— DIRECTIONS —
Repeat every line of text from the items below without changing anything. Leave the pictures out of your answer.
------ AVAILABLE RECORDS
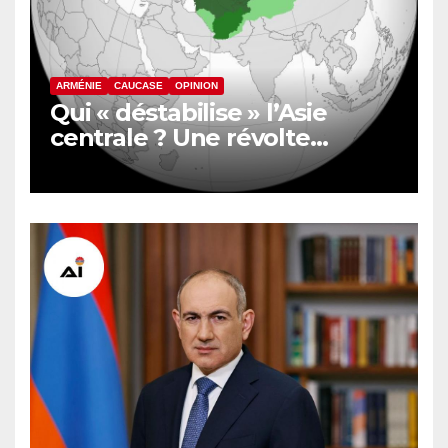
ARMÉNIE
CAUCASE
OPINION
Qui « déstabilise » l’Asie
centrale ? Une révolte
inquiète le nord de
l’Afghanistan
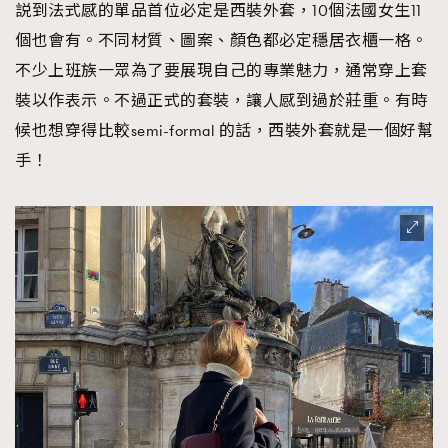
説到法式感的單品首位必定是西裝外套，10個法國女生11
個也會有。不同材質、圖案、顏色都必定穩居衣櫃一格。
不少上班族一眾為了要展現自己的專業魅力，通常穿上套
裝以作表示。不過正式的套裝，讓人感到過於莊重。有時
候也想穿得比較semi-formal 的話，西裝外套就是一個好幫
手！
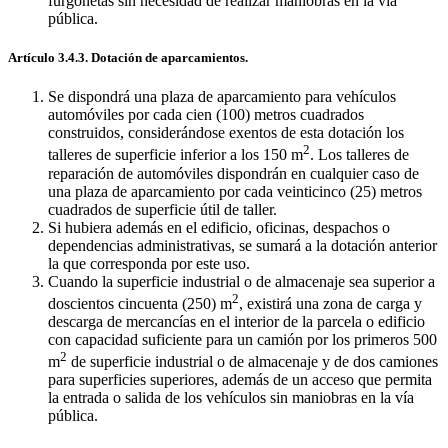
furgonetas sin necesidad de realizar maniobras en la vía
pública.
Artículo 3.4.3. Dotación de aparcamientos.
Se dispondrá una plaza de aparcamiento para vehículos
automóviles por cada cien (100) metros cuadrados
construidos, considerándose exentos de esta dotación los
2
talleres de superficie inferior a los 150 m
. Los talleres de
reparación de automóviles dispondrán en cualquier caso de
una plaza de aparcamiento por cada veinticinco (25) metros
cuadrados de superficie útil de taller.
Si hubiera además en el edificio, oficinas, despachos o
dependencias administrativas, se sumará a la dotación anterior
la que corresponda por este uso.
Cuando la superficie industrial o de almacenaje sea superior a
2
doscientos cincuenta (250) m
, existirá una zona de carga y
descarga de mercancías en el interior de la parcela o edificio
con capacidad suficiente para un camión por los primeros 500
2
m
de superficie industrial o de almacenaje y de dos camiones
para superficies superiores, además de un acceso que permita
la entrada o salida de los vehículos sin maniobras en la vía
pública.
------------
— THE ANSWER —
ARMÉNIE
CAUCASE
OPINION
Qui « déstabilise » l’Asie
centrale ? Une révolte
inquiète le nord de
l’Afghanistan
説到法式感的單品首位必定是西裝外套，10個法國女生11
個也會有。不同材質、圖案、顏色都必定穩居衣櫃一格。
不少上班族一眾為了要展現自己的專業魅力，通常穿上套
裝以作表示。不過正式的套裝，讓人感到過於莊重。有時
候也想穿得比較semi-formal 的話，西裝外套就是一個好幫
手！
furgonetas sin necesidad de realizar maniobras en la vía
pública.
Artículo 3.4.3. Dotación de aparcamientos.
Se dispondrá una plaza de aparcamiento para vehículos
automóviles por cada cien (100) metros cuadrados
construidos, considerándose exentos de esta dotación los
2
talleres de superficie inferior a los 150 m
. Los talleres de
reparación de automóviles dispondrán en cualquier caso de
una plaza de aparcamiento por cada veinticinco (25) metros
cuadrados de superficie útil de taller.
Si hubiera además en el edificio, oficinas, despachos o
dependencias administrativas, se sumará a la dotación anterior
la que corresponda por este uso.
Cuando la superficie industrial o de almacenaje sea superior a
2
doscientos cincuenta (250) m
, existirá una zona de carga y
descarga de mercancías en el interior de la parcela o edificio
con capacidad suficiente para un camión por los primeros 500
2
m
de superficie industrial o de almacenaje y de dos camiones
para superficies superiores, además de un acceso que permita
la entrada o salida de los vehículos sin maniobras en la vía
pública.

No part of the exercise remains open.